[Input for this task]

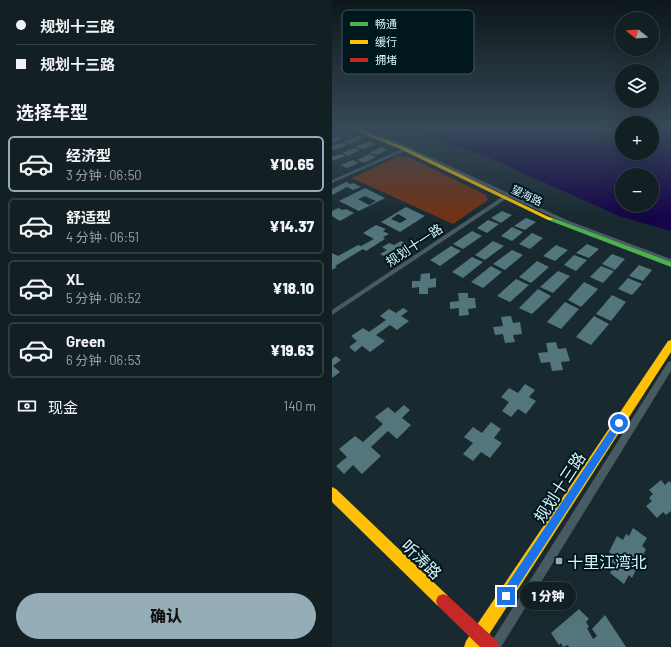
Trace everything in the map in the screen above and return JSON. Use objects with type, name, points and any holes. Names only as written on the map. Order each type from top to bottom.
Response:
[{"type":"street","points":[[332,182],[381,159]]},
{"type":"street","name":"望海路","points":[[429,159],[588,235],[671,265]]},
{"type":"street","name":"望海路","points":[[507,196],[591,232],[671,261]]},
{"type":"street","name":"规划十一路","points":[[332,313],[507,196]]},
{"type":"street","name":"规划十三路","points":[[472,647],[671,344]]},
{"type":"street","name":"规划十三路","points":[[492,647],[671,364]]},
{"type":"street","name":"听涛路","points":[[332,493],[492,647]]},
{"type":"shaded area","points":[[391,159],[413,159],[486,195],[488,200],[453,224],[352,178]]},
{"type":"shaded area","points":[[492,159],[671,159],[671,231],[619,216]]},
{"type":"building","points":[[359,159],[372,159],[364,163],[357,160]]},
{"type":"building","points":[[353,160],[359,163],[347,168],[340,165]]},
{"type":"building","points":[[346,182],[350,184],[353,183],[361,187],[353,190],[347,187],[332,195],[332,189]]},
{"type":"building","points":[[365,188],[385,198],[359,211],[339,201]],"holes":[[[365,196],[376,201],[369,205],[358,199]]]},
{"type":"building","points":[[406,207],[425,216],[400,232],[381,222]],"holes":[[[398,214],[407,219],[400,223],[391,219]]]},
{"type":"building","points":[[338,208],[343,210],[346,209],[354,213],[340,221],[332,216],[332,211]]},
{"type":"building","points":[[502,211],[512,215],[501,223],[491,218]]},
{"type":"building","points":[[526,218],[536,222],[525,230],[514,226]]},
{"type":"building","points":[[488,220],[499,224],[487,233],[477,228]]},
{"type":"building","points":[[376,225],[386,229],[383,231],[389,234],[383,237],[385,239],[366,251],[363,249],[335,266],[337,267],[332,270],[332,253],[338,256],[358,245],[361,246],[374,239],[363,233]]},
{"type":"building","points":[[512,227],[523,232],[512,241],[501,236]]},
{"type":"building","points":[[472,231],[482,236],[463,249],[453,244]]},
{"type":"building","points":[[532,233],[543,238],[530,249],[519,244]]},
{"type":"building","points":[[401,241],[407,244],[402,247],[406,250],[397,256],[392,253],[386,257],[380,254],[387,250],[382,247],[389,243],[394,245]]},
{"type":"building","points":[[493,241],[504,246],[485,260],[475,255]]},
{"type":"building","points":[[587,244],[599,249],[589,258],[576,253]]},
{"type":"building","points":[[556,245],[568,250],[555,261],[543,256]]},
{"type":"building","points":[[451,246],[461,251],[440,266],[430,260]]},
{"type":"building","points":[[512,250],[523,255],[505,270],[493,264]]},
{"type":"building","points":[[612,254],[625,259],[615,270],[602,264]]},
{"type":"building","points":[[574,255],[587,260],[576,271],[564,265]]},
{"type":"building","points":[[472,257],[483,262],[463,278],[452,272]]},
{"type":"building","points":[[537,261],[549,267],[531,283],[519,277]]},
{"type":"building","points":[[639,265],[652,270],[643,281],[629,276]]},
{"type":"building","points":[[491,266],[502,272],[483,288],[471,282]]},
{"type":"building","points":[[601,266],[614,271],[603,283],[590,277]]},
{"type":"building","points":[[558,271],[570,276],[553,293],[540,287]]},
{"type":"building","points":[[430,273],[430,279],[436,278],[436,287],[428,288],[428,294],[419,294],[419,287],[412,288],[412,281],[420,281],[421,274]]},
{"type":"building","points":[[628,278],[642,284],[632,295],[618,289]]},
{"type":"building","points":[[516,279],[529,285],[510,302],[497,296]]},
{"type":"building","points":[[584,282],[598,289],[581,307],[568,300]]},
{"type":"building","points":[[538,289],[551,296],[532,314],[519,308]]},
{"type":"building","points":[[458,293],[468,293],[468,298],[475,298],[476,308],[468,309],[469,315],[459,316],[459,308],[450,309],[450,302],[459,301]]},
{"type":"building","points":[[612,295],[626,302],[611,321],[596,314]]},
{"type":"building","points":[[565,302],[579,309],[561,329],[547,322]]},
{"type":"building","points":[[403,308],[408,311],[401,316],[409,321],[397,330],[390,325],[376,335],[385,341],[370,352],[362,346],[355,352],[349,347],[357,341],[351,336],[363,328],[369,332],[386,320],[380,316],[389,309],[396,313]]},
{"type":"building","points":[[511,316],[513,323],[520,322],[522,334],[513,335],[515,342],[505,343],[503,334],[495,335],[493,327],[503,326],[501,317]]},
{"type":"building","points":[[594,316],[609,324],[591,345],[576,337]]},
{"type":"building","points":[[556,342],[558,349],[566,348],[570,361],[561,362],[563,370],[552,371],[550,362],[541,363],[538,353],[548,352],[546,343]]},
{"type":"building","points":[[336,356],[341,360],[333,366],[340,372],[332,378],[332,359]]},
{"type":"building","points":[[525,384],[535,390],[529,397],[536,401],[526,414],[518,409],[511,417],[502,411],[509,402],[501,397],[509,388],[518,393]]},
{"type":"building","points":[[404,405],[410,410],[402,418],[411,425],[397,439],[388,431],[371,447],[381,456],[362,474],[353,465],[344,474],[336,466],[347,457],[339,449],[355,436],[363,442],[383,424],[375,417],[388,407],[395,413]]},
{"type":"building","points":[[491,422],[501,429],[494,438],[502,443],[490,458],[481,452],[473,461],[463,454],[473,443],[464,437],[473,427],[482,433]]},
{"type":"building","points":[[661,480],[665,485],[669,481],[671,483],[671,511],[666,515],[663,512],[657,518],[646,506],[652,501],[649,498],[653,494],[649,490]]},
{"type":"building","points":[[633,528],[647,538],[642,546],[646,549],[632,578],[629,575],[624,584],[610,573],[615,564],[611,562],[614,556],[609,552],[617,536],[623,540],[626,534],[629,536]]},
{"type":"building","points":[[579,609],[589,619],[586,622],[589,627],[587,628],[593,639],[597,636],[592,629],[605,615],[626,647],[569,647],[568,645],[563,647],[561,643],[559,645],[551,633]]},
{"type":"traffic: fast","points":[[550,219],[671,265]]},
{"type":"traffic: slow","points":[[425,159],[550,219]]},
{"type":"traffic: slow","points":[[472,647],[671,344]]},
{"type":"traffic: slow","points":[[332,493],[443,601]]},
{"type":"traffic: jam","points":[[443,601],[491,647]]},
{"type":"place","name":"十里江湾北","points":[[559,561]]},
{"type":"route","points":[[506,596],[619,423]]}]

[/Input for this task]

What you have to do
Collect each line of the entries that has the word "slow", copying it in full.

Written solution
{"type":"traffic: slow","points":[[425,159],[550,219]]},
{"type":"traffic: slow","points":[[472,647],[671,344]]},
{"type":"traffic: slow","points":[[332,493],[443,601]]},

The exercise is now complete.